[Exercise prompt] Gather every line in the records below that contains the word "Defined".

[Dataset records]
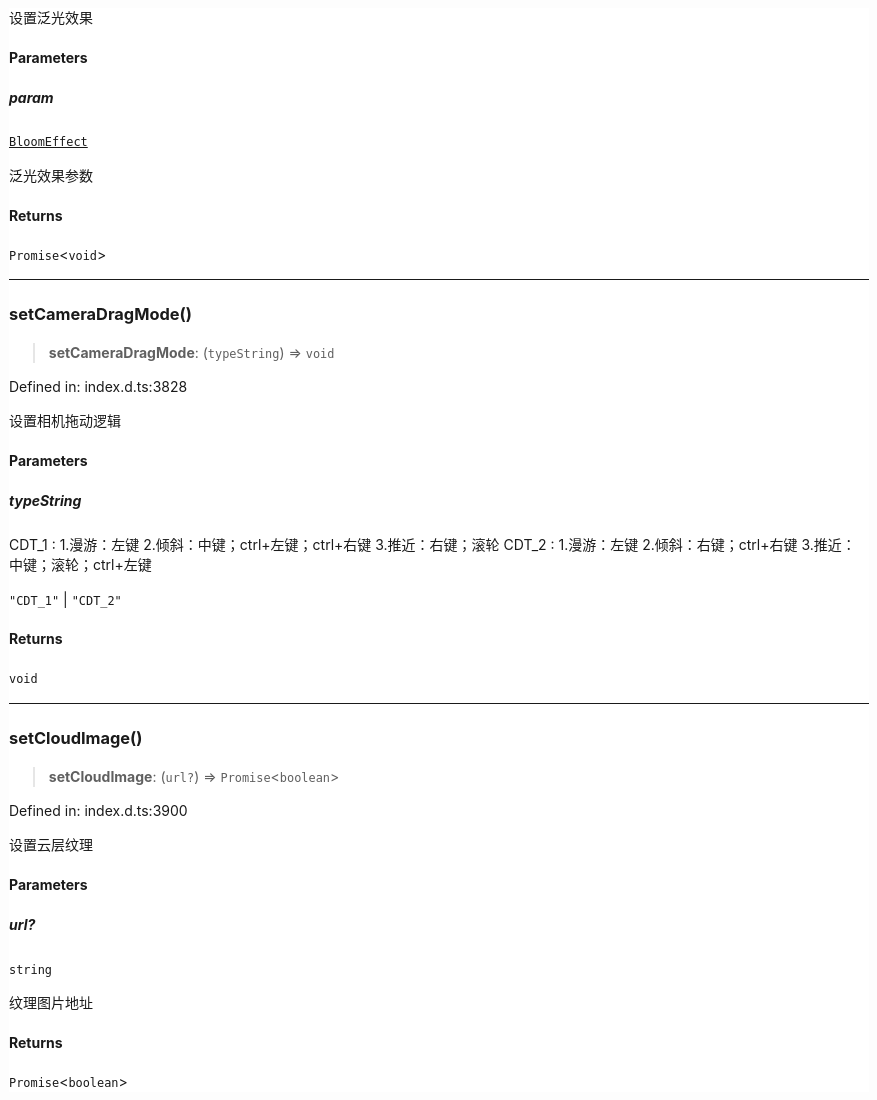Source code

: 设置泛光效果

#### Parameters

##### param

[`BloomEffect`](../interfaces/BloomEffect.md)

泛光效果参数

#### Returns

`Promise`\<`void`\>

***

### setCameraDragMode()

> **setCameraDragMode**: (`typeString`) => `void`

Defined in: index.d.ts:3828

设置相机拖动逻辑

#### Parameters

##### typeString

CDT_1 : 1.漫游：左键  2.倾斜：中键；ctrl+左键；ctrl+右键  3.推近：右键；滚轮
 CDT_2 : 1.漫游：左键  2.倾斜：右键；ctrl+右键  3.推近：中键；滚轮；ctrl+左键

`"CDT_1"` | `"CDT_2"`

#### Returns

`void`

***

### setCloudImage()

> **setCloudImage**: (`url?`) => `Promise`\<`boolean`\>

Defined in: index.d.ts:3900

设置云层纹理

#### Parameters

##### url?

`string`

纹理图片地址

#### Returns

`Promise`\<`boolean`\>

[Result below]
Defined in: index.d.ts:3828
Defined in: index.d.ts:3900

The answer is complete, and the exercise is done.